With the talent on show the acting is, of course, top class. McAvoy as the caddish Percival is probably the standout alongside Theron’s Lorraine, though I feel Sofia Boutella as the callow French spy Delphine Lasalle is very good, she is not served by an underwritten character. The story also suffers from – especially in the first hour – pedestrian pacing, the constant back and forth really slowing things down.
Roland Moller, who plays the chief antagonist, Aleksander Bremovych, is basically asked to deliver a clichéd villain’s performance, with his introduction, by – believe me this not much of a spoiler – killing a quivering youth with a skateboard, is so heavily signposted it fails to elicit any real impact. After his show of Alpha maleness, he is barely seen for the rest of the film.

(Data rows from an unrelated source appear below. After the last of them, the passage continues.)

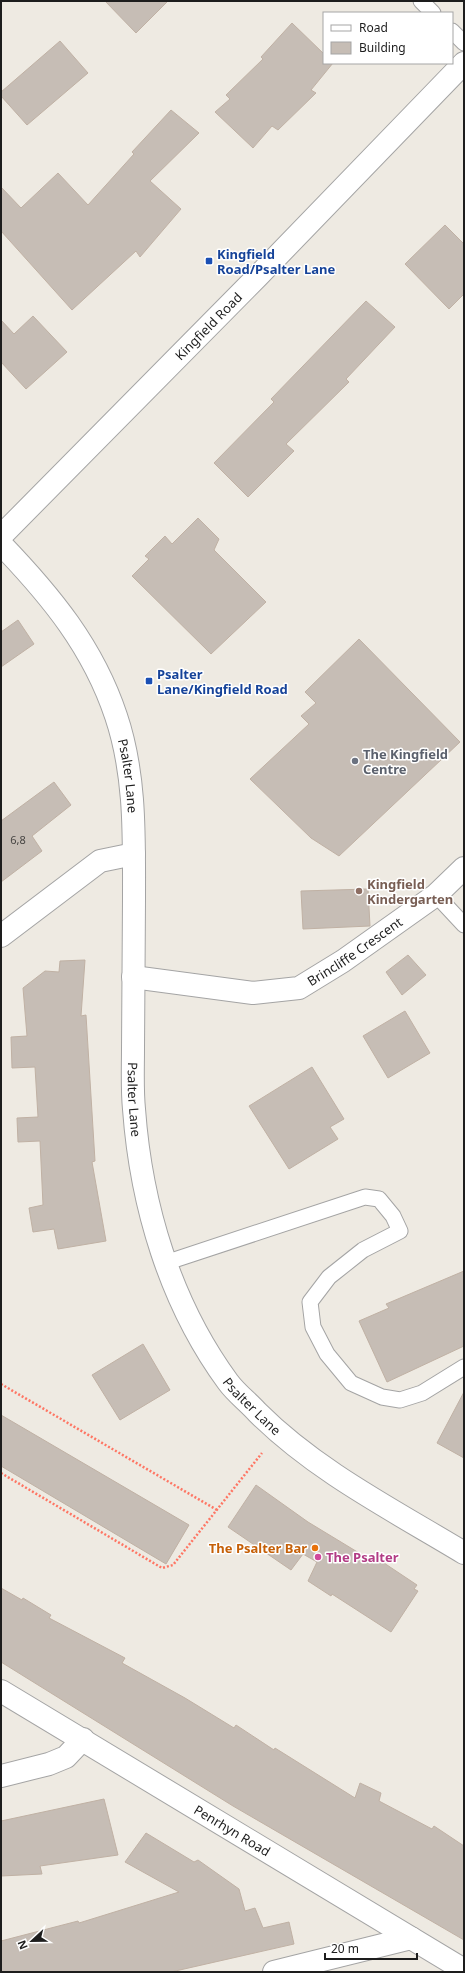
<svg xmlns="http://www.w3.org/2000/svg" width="465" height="1973" font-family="'Noto Sans',sans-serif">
  <rect width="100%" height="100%" fill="#eeeae2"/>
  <!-- building -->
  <g fill="#c6bdb5" stroke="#c0b1a4">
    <polygon points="105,1 168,1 136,33"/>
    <polygon points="292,23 324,54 324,63 333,63 311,90 316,93 278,130 272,126 253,148 215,112 230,99 226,95 263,59 261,57"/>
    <polygon points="60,41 88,73 27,125 1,96 1,92"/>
    <polygon points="171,110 199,133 150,181 181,209 140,257 136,251 72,310 1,231 1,187 21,208 58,173 88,205 134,154 132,152"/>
    <polygon points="445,225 464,244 464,294 449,309 405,264"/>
    <polygon points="366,301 395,327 346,379 349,382 286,444 294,451 248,497 214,463 274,402 271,399"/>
    <polygon points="33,316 67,352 26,389 1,362 1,320 14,334"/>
    <polygon points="198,518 219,539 214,550 266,602 211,654 132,576 149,559 145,556 165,536 172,544"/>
    <polygon points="18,620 34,644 1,667 1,632"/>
    <polygon points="359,639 460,742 339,856 311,838 250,779 309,724 301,716 316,703 305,692"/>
    <polygon points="54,782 71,805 32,836 42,851 1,882 1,821"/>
    <polygon points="368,889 370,926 303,929 301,891"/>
    <polygon points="408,955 426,975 402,995 386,972"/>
    <polygon points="85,960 81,1016 86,1015 95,1161 92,1162 106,1241 58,1249 54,1229 33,1232 29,1208 43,1205 40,1141 18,1142 17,1118 38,1117 35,1067 12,1068 11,1037 27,1036 23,988 45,971 59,972 60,961"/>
    <polygon points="405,1011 430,1053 388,1078 363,1036"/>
    <polygon points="312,1067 344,1119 330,1127 338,1139 289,1169 249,1106"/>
    <polygon points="464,1271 464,1346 387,1382 359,1321 389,1308 386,1304"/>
    <polygon points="143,1344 170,1390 120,1420 92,1375"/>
    <polygon points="464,1392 464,1458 437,1443"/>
    <polygon points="1,1415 189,1525 166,1564 1,1466"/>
    <polygon points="256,1485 308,1522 369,1559 372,1555 417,1585 414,1589 418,1591 391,1632 332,1594 331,1596 308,1581 317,1562 303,1554 291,1570 228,1527"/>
    <polygon points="1,1588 22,1600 23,1598 51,1615 49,1618 125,1658 122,1663 185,1698 234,1728 236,1725 274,1750 275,1748 355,1798 360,1783 381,1793 379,1801 432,1829 434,1826 464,1846 464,1940 233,1806 1,1662"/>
    <polygon points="104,1799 118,1855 40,1866 42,1874 1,1876 1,1821"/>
    <polygon points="146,1833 194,1862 198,1860 239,1889 245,1911 255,1908 263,1928 289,1922 294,1944 171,1972 1,1972 1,1941 78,1921 79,1923 179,1892 125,1862"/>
  </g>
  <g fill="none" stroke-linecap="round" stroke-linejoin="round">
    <!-- service casing -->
    <g stroke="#a4a4a4" stroke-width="17">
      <g id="service">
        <polyline points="421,1 433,13"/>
        <polyline points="452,31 464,43"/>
        <polyline points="436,895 464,925"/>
        <polyline points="165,1263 365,1197 379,1199 393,1216 400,1231 363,1250 329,1277 310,1302 313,1327 327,1354 351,1383 382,1397 400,1400 422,1393 464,1367"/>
      </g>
    </g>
    <!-- minor casing -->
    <g stroke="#a4a4a4" stroke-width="24">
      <g id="minor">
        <polyline points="1,936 100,861 134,854"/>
        <path id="s1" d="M 133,977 L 253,993 L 299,988 L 343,961 L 436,895 L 464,868"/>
        <path id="s2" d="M 1,1691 L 464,1970"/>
        <polyline points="1,1776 49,1764 66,1757 83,1739"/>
        <polyline points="274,1972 411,1938"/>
      </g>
    </g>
    <!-- tertiary casing -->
    <g stroke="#a4a4a4" stroke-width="24">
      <g id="tertiary">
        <path id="s3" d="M 1,536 L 258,276 L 464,63"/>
        <path id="s4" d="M 1,544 C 51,596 93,647 116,716 C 136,775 134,838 134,900 C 134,949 133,999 133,1049 C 133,1069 132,1089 134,1109 C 141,1205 170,1303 228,1382 C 236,1393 248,1402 257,1412 C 316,1471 393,1510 464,1553"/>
      </g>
    </g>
    <!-- path -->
    <g stroke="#fe7664" stroke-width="2.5" stroke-dasharray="2 2" stroke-linecap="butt">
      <polyline points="1,1384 217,1510"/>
      <polyline points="1,1473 162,1568 173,1565 262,1453"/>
    </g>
    <!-- service -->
    <use href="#service" stroke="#fff" stroke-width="15"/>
    <!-- minor -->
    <use href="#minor" stroke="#fff" stroke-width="22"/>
    <!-- tertiary -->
    <use href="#tertiary" stroke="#fff" stroke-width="22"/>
  </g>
  <!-- markers -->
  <g fill="#1a4fb4" stroke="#fff" stroke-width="1.5">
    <rect x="205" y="257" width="8" height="8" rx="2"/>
    <rect x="145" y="677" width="8" height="8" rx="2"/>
  </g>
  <circle fill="#6b7280" stroke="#fff" stroke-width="1.5" cx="355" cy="761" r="4"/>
  <circle fill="#8d6e63" stroke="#fff" stroke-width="1.5" cx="359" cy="891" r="4"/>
  <circle fill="#e8710a" stroke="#fff" stroke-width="1.5" cx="315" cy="1548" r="4"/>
  <circle fill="#d1479c" stroke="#fff" stroke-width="1.5" cx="318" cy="1557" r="4"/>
  <g text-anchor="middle" stroke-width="3" stroke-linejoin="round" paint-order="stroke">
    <!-- number labels -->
    <g font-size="11" fill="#474543">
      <text x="18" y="844">6,8</text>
    </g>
    <!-- transit labels -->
    <g font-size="13" font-weight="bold" fill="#164399" stroke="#fff" text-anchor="start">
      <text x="217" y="259">Kingfield<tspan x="217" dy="15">Road/Psalter Lane</tspan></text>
      <text x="157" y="679">Psalter<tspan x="157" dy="15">Lane/Kingfield Road</tspan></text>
    </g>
    <!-- street labels -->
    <g font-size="13" fill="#1d1d1d" stroke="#fff">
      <text dy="5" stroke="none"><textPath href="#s3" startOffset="295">Kingfield Road</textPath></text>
      <text dy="5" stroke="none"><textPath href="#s4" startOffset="270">Psalter Lane</textPath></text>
      <text dy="5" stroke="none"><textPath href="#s1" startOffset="234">Brincliffe Crescent</textPath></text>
      <text dy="5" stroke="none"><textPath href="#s4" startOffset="594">Psalter Lane</textPath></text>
      <text dy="5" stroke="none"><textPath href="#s4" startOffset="930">Psalter Lane</textPath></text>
      <text dy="5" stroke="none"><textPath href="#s2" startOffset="270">Penrhyn Road</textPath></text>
    </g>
    <!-- worship labels -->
    <g font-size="13" font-weight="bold" fill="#5b616d" stroke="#fff" text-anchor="start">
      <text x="363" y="759">The Kingfield<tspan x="363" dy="15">Centre</tspan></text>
    </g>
    <!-- education labels -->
    <g font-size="13" font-weight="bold" fill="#785e54" stroke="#fff" text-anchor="start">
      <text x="367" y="889">Kingfield<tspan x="367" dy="15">Kindergarten</tspan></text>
    </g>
    <!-- food labels -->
    <g font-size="13" font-weight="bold" fill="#c56008" stroke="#fff" text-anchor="end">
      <text x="307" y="1553">The Psalter Bar</text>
    </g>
    <!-- hotel labels -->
    <g font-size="13" font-weight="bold" fill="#b23c85" stroke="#fff" text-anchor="start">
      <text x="326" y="1562">The Psalter</text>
    </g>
  </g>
  <!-- border -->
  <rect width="465" height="1973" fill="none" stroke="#1d1d1d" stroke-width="4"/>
  <!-- legend -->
  <rect x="323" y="12" width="130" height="52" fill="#ffffff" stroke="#a5a5a5"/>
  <rect x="331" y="25" width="20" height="6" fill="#ffffff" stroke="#a5a5a5"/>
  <text x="359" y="32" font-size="12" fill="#1d1d1d">Road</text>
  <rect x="331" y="42" width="20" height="12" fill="#c6bdb5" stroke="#a5a5a5"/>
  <text x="359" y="52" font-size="12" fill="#1d1d1d">Building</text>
  <!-- north arrow -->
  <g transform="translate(32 1941) rotate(248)" stroke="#ffffff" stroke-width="3" paint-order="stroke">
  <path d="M0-3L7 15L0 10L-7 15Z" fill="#1d1d1d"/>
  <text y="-6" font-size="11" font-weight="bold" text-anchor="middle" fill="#1d1d1d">N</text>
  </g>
  <!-- scale -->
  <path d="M325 1953v6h92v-6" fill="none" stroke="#1d1d1d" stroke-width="2"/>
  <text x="331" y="1953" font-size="12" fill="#1d1d1d" stroke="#ffffff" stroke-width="3" paint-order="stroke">20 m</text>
</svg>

Technically Atomic Blonde is very good. So uninspired by the story unfolding on the screen was I that I was able to appreciate the deliberate silver-whiteness of the colour palette, aiding the eighties feel of the film. Though I liked the sound design in general, I did not love the soundtrack. Having said that, Theron’s Lorraine using George Michael as a sound suppressant in one fight scene was inspired.
Atomic Blonde is not the worse way to spend two hours and I would even say the fight scenes are worth the admission price, but if you were hoping for an engaging story and action flick, Atomic Blonde misses the mark.